=== Extract to read ===
+--

[alsa] New resample-based sync correction

2025-07-21 06:21:19 -04:00 · 2019-04-08 00:50:20 +02:00 · 2019-04-08 00:50:20 +02:00 · 02cd65a992
commit 02cd65a992
parent 781a3c16ed
5 changed files with 164 additions and 69 deletions
--- a/forked-daapd.conf.in
+++ b/forked-daapd.conf.in
@ -223,11 +223,6 @@ audio {
 	# ahead, positive correspond to delaying it. The unit is milliseconds.
 	# The offset must be between -1000 and 1000 (+/- 1 sec).
 #	offset_ms = 0
-
-	# How often to check and correct for drift between ALSA and AirPlay.
-	# The value is an integer expressed in seconds.
-	# Clamped to the range 1..20.

+--

=== Data ===
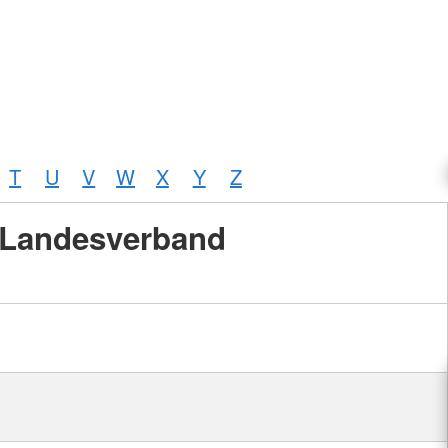
T
U
V
W
X
Y
Z
Landesverband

+--

=== Task objective ===
Summarize the commit page in two sentences. The listing has no connection to the commit page.

=== Exercise solution ===
Commit 02cd65a992, titled "[alsa] New resample-based sync correction," changes 5 files with 164 additions and 69 deletions. In forked-daapd.conf.in, it removes the comment lines about how often to check and correct for drift between ALSA and AirPlay, a value given in seconds and clamped to the range 1..20.